Unsere bescheidene Untergewichtung der europäischen Aktien wurde ‚verdoppelt‘ und zeitgleich die konservative Haltung in Bezug auf das Eingehen von Anlagerisiken beibehalten. Gründe hierfür sind das größere Abwärtsrisiko für die Unternehmensgewinne in Europa sowie die Aussichten auf steigende Zinsen und einer Rezession.
Gründe für Besorgnis
Wir sind davon überzeugt, dass das Potenzial für enttäuschende Gewinne in Europa größer ist als im Rest der Welt, was sich allerdings bisher nicht in den Aktienbewertungen widerspiegelt. Hinzu kommt die Tatsache, dass die Diskontsätze in Europa voraussichtlich deutlich steigen werden. Der geldpolitische Schwerpunkt der Europäischen Zentralbank hat sich – ungeachtet der bereits ausgeprägten Abwärtsrisiken für das Wirtschaftswachstum – auf die Bekämpfung der Inflation verlagert.
Ein dritter Grund für die stärkere Untergewichtung sind die Auswirkungen des Konflikts in der Ukraine, die wir für die konjunkturabhängigen und geografisch nahe gelegenen Unternehmen in Europa als besonders stark einschätzen.
Nicht zuletzt gehen die Prognosen der Analysten davon aus, dass das Wachstum im zweiten Quartal 2022 kaum positiv sein dürfte.

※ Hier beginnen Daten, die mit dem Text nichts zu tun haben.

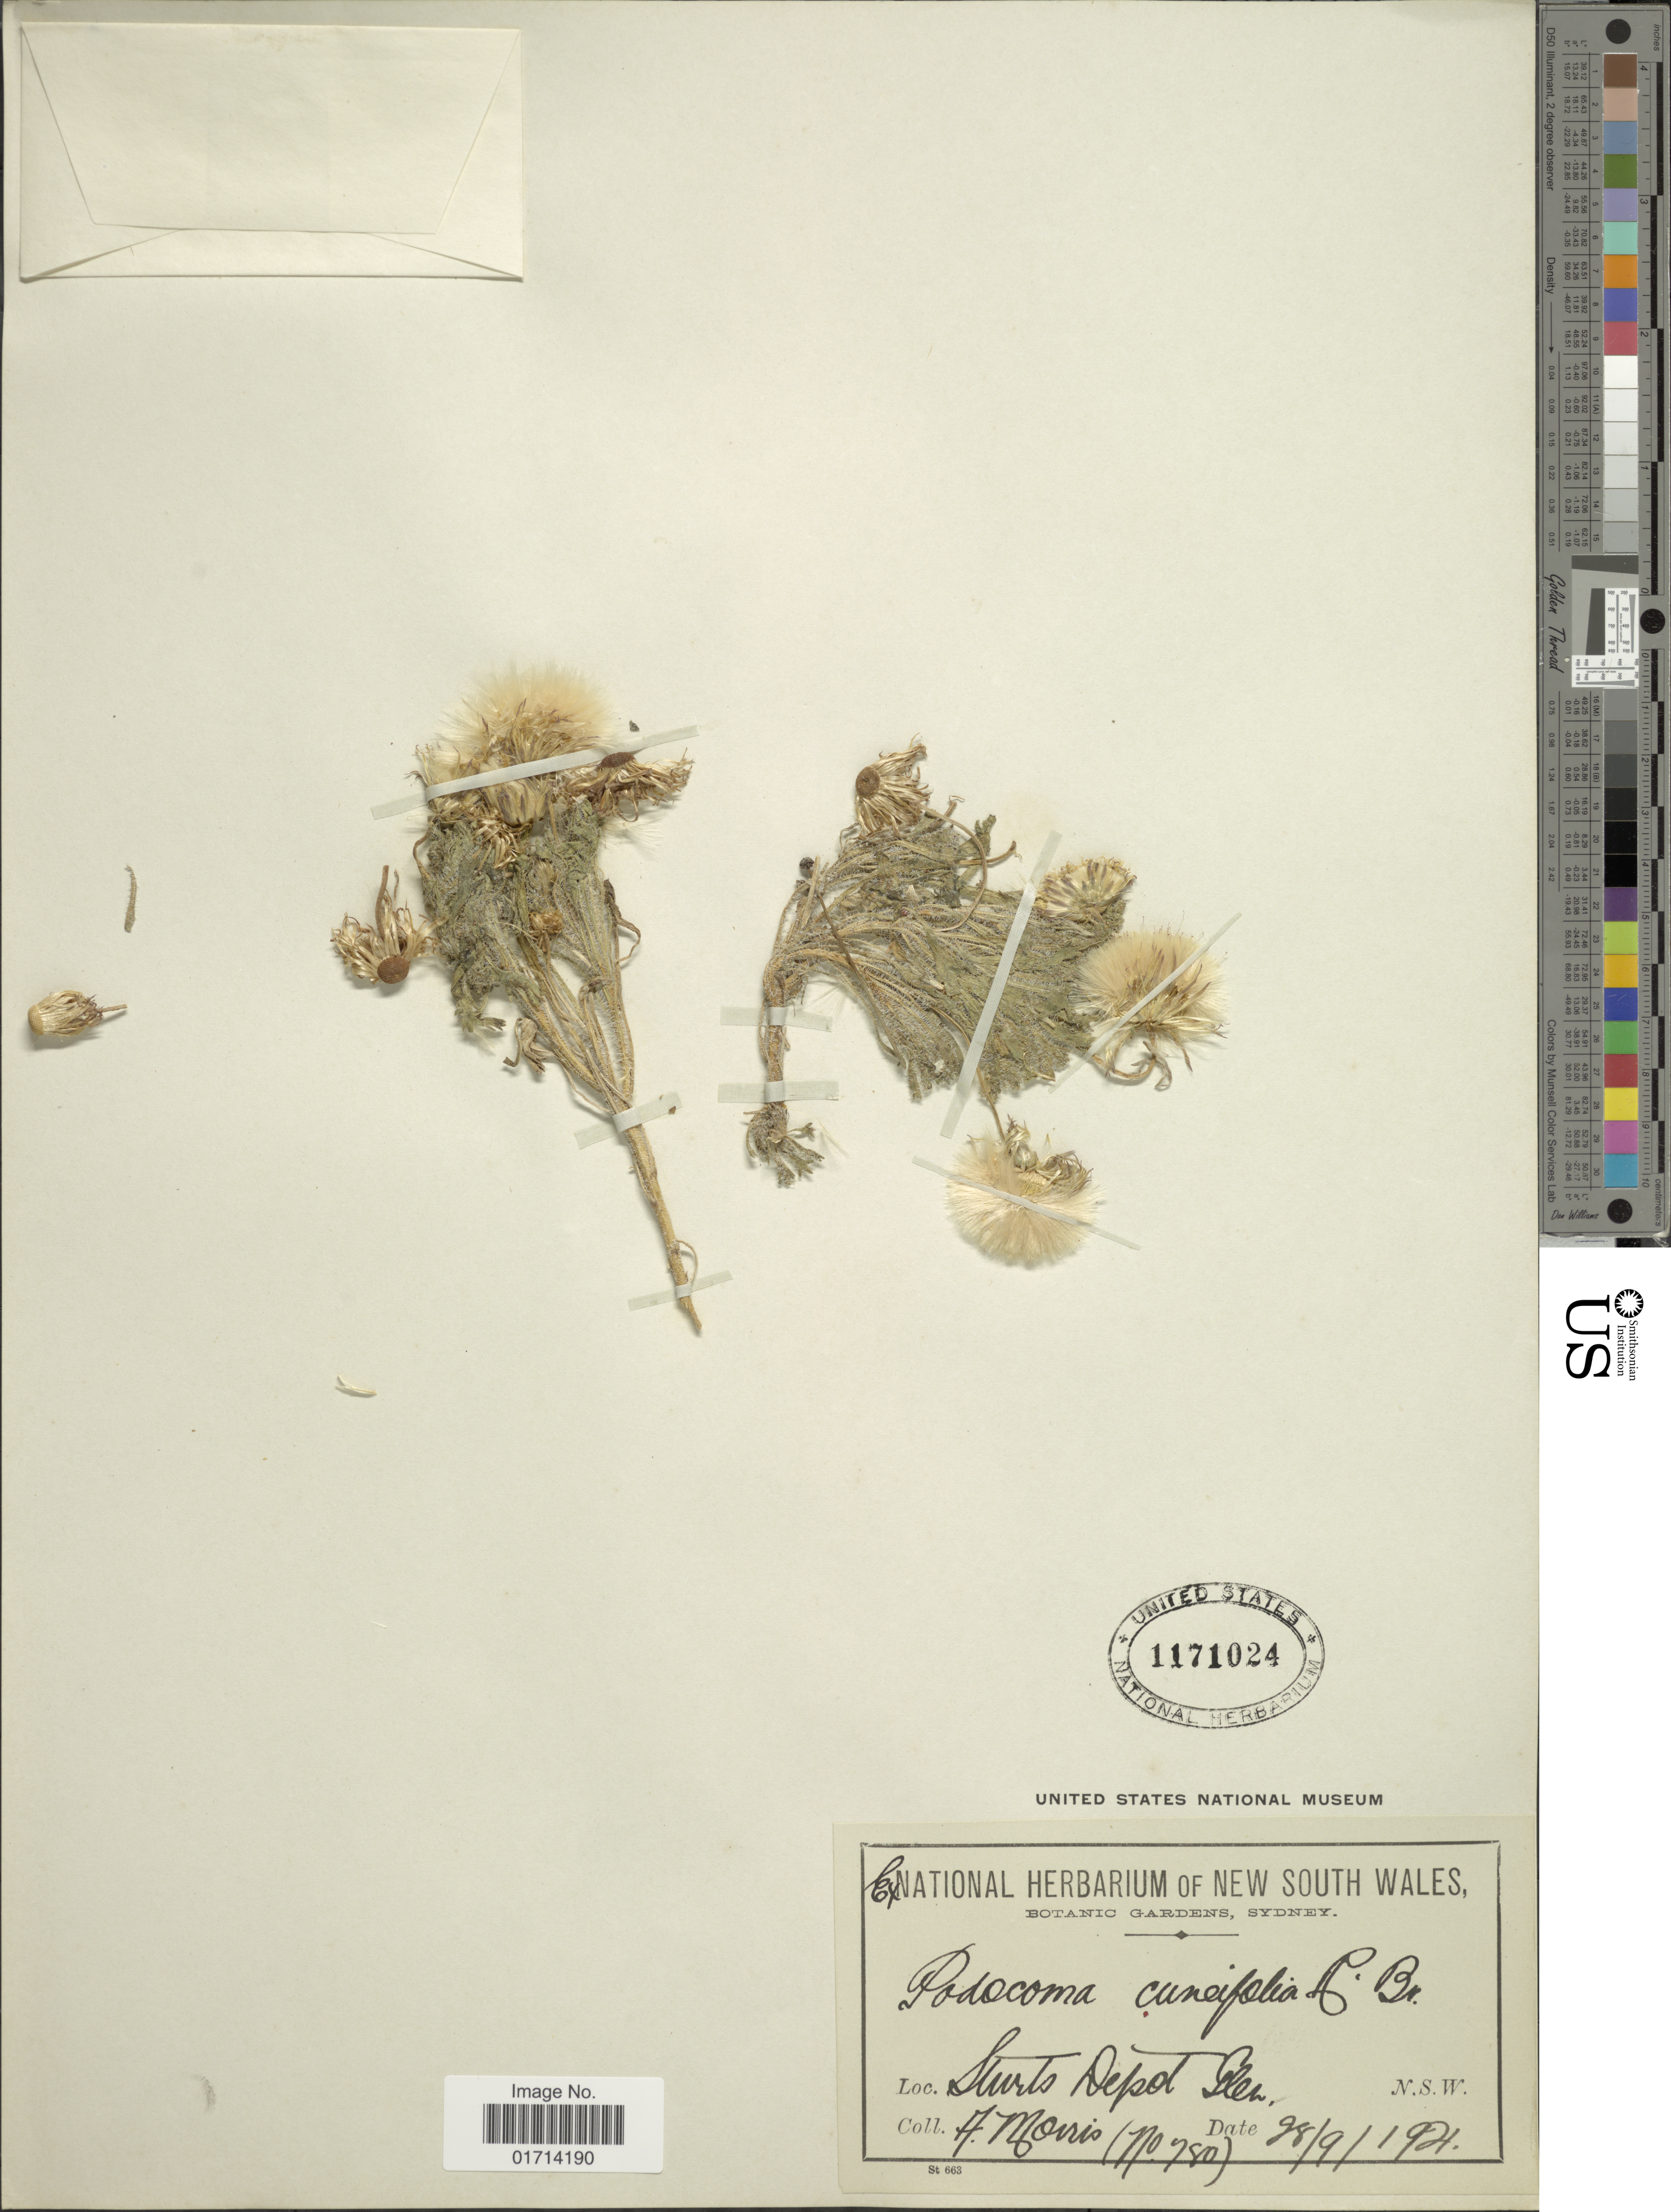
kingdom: Plantae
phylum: Tracheophyta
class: Magnoliopsida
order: Asterales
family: Asteraceae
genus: Podocoma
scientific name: Podocoma cuneifolia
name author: R. Br.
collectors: A. Morris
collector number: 750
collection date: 1921-09-28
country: Australia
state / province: New South Wales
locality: Hurts Depot Glen.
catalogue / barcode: US 1171024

Damit ist die Gefahr einer Rezession in Europa wohl größer als in den USA. Die Auswirkungen auf die Unternehmensgewinne wären angesichts der hohen operativen Verschuldung der europäischen Unternehmen noch größer.
Risiken für den künftigen Konsum und das Wachstum
In den USA zeigt sich der Konsum bisher weitgehend robust. Die um 30-50 % gestiegenen Lagerbestände bei führenden US-Einzelhändlern wie Walmart und Target deuten jedoch darauf hin, dass die Nachfrage nicht mehr so hoch ist, wie erwartet. Eine anhaltend hohe Inflation stellt ein klares Risiko für den künftigen Konsum dar und erschwert es den Zentralbanken, ihre Geldpolitik zu straffen, ohne das Wachstum zu stark zu bremsen.
Anders ausgedrückt: Je länger die derzeitigen Bedingungen anhalten, umso unwahrscheinlicher scheint eine weiche Landung. Dies spiegelt sich in der bemerkenswerten Abflachung der Renditekurven in Europa und dem Rückgang der US-Breakeven-Renditen in den letzten Wochen wider. Die Liquiditätsbedingungen bei festverzinslichen Wertpapieren, insbesondere bei europäischen Unternehmensanleihen, bleiben schwierig, obwohl sich die Spreads bei europäischen Investment-Grade-Anleihen unterschiedslos ausgeweitet haben.